Backing Iran’s right to produce nuclear weapons, Rizvi emphasised, “Israel has not adhered to so many resolutions. Why not pull them up? Every nation has the right to produce nuclear weapons for their survival, why stop them?” He further questioned America’s blundered policy in Vietnam, as well as its hand in creating Taliban and then fearing it.
“I apologise for what I’ve said but I have to lay down the plain facts for you to correct the wrongs you have done,” Rizvi said in the midst of considerable cheering.
Unable to stomach the “conspiracy theories” Rizvi brought up, Hussain responded, “In a school of architecture, the emphasis should be on building, and going forward.
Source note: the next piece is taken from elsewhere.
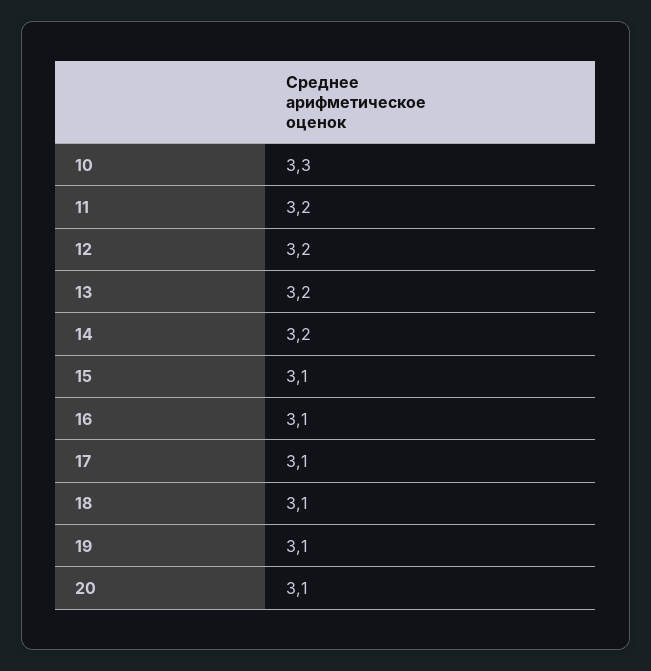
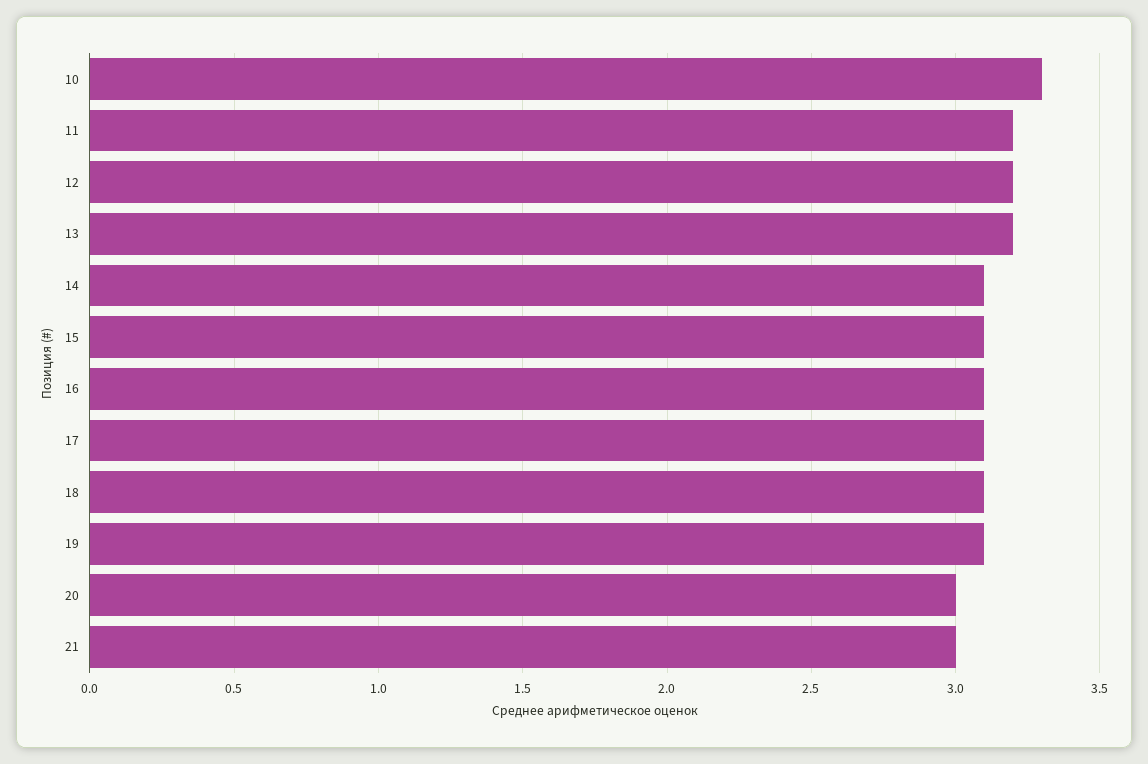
14: 3.2 -> 3.1
20: 3.1 -> 3
21: none -> 3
Not on going backward, living in the past, and spreading conspiracy theories which are dis-empowering.”
“I reject anti-Semitism. Something Islam and the Prophet rejected. To speak about an entire religious group in such a negative way is wrong and I don’t think it reflects reality,” said the envoy adding, “In a school of architecture, I would expect the future belongs to those who build and not to those who destroy.”